In search of its original soul

Factories and old housing estates used to stand where Tianzifang is now located. Gao erqiang / China Daily

The scene along Taikang Road today is a far cry from what it was two decades ago. Now home to the iconic Tianzifang, the area is filled with numerous retail outlets, small snack shops, bars and cafes, most of which are occupied by tourists from other Chinese cities and abroad.

Located in the heart of the city and well known for its labyrinth of alleys, Tianzifang was built where abandoned factories from the 1940s and historical Shikumen residential buildings from the 1920s once stood.

Yu Hai, a professor of sociology at Fudan University who has studied Tianzifang since its inception nearly 20 years ago, said it is a shame that the true charm of the area has been lost in the modernization process.

This used to be a place where people can savor the essence of old Shanghai, and one that was slated to become a community for people from the creative industries. Today, it is just another tourist attraction, albeit a very famous one, that only has a faint glimpse of its artistic core.

"Tianzifang has over the years faced a struggle to gather artists, designers and creative businessmen. Those who are in the area now are also planning to move out," said Yu, who recently led a team of students from Fudan University and Tongji University to conduct an in-depth survey on the current situation of Tianzifang, which is quickly losing its artistic soul to commercialization.

"This should be a place for people to trace back the old times in Shanghai, not filled with shops and restaurants," he added.

Zheng Rongfa, the former administrative head of the Dapuqiao area which Taikang Road is under, recalls how Tianzifang used to be a vibrant place filled with the sounds and smells coming from the homes of Shanghainese families.

"There used to be an outdoor wet market where housewives would haggle over the price of live chickens in the morning. Many men would smoke cigarettes and play poker on tables in the courtyard in the afternoon," said Zheng, who is widely regarded as "the father of Tianzifang".

In 1998, Zheng kicked off the project to turn the area into a hub for the cultural industry. He leased out the 10,000-square-meter space occupied by the idle factories on a 20-year contract and moved the street market indoors.

In 1999, Chen Yifei, a world-renowned Chinese painter, and several other artists set up studios in the old factories on Lane 210 along Taikang Road, creating a cluster of more than 200 culture and art venues. This was also the time when Huang Yongyu, another well-known painter, named the area "Tianzifang" as a tribute to an ancient Chinese painter of the same name.

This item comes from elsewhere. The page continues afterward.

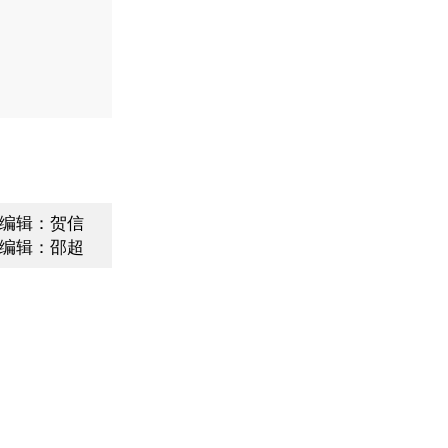
编辑：贺信
编辑：邵超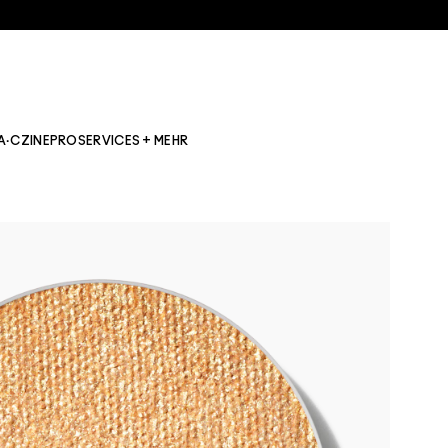
A·CZINE
PRO
SERVICES + MEHR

One year later, the sub-district government leased the remaining spaces to a sole proprietor named Wu Meisheng. Galleries, cafes and boutiques have since opened like clockwork alongside old Shanghai homes, imbuing the area with a unique charm not seen before in the city.

In 2004, Tianzifang nearly became a victim of the city's relentless modernization. Calls were made for the place to be torn down to make way for high-rise shopping malls that were part of a real estate project by Taiwan's ASE Group.

Fortunately, thanks to the intervention of Zheng and a group of his supporters, Tianzifang emerged unscathed.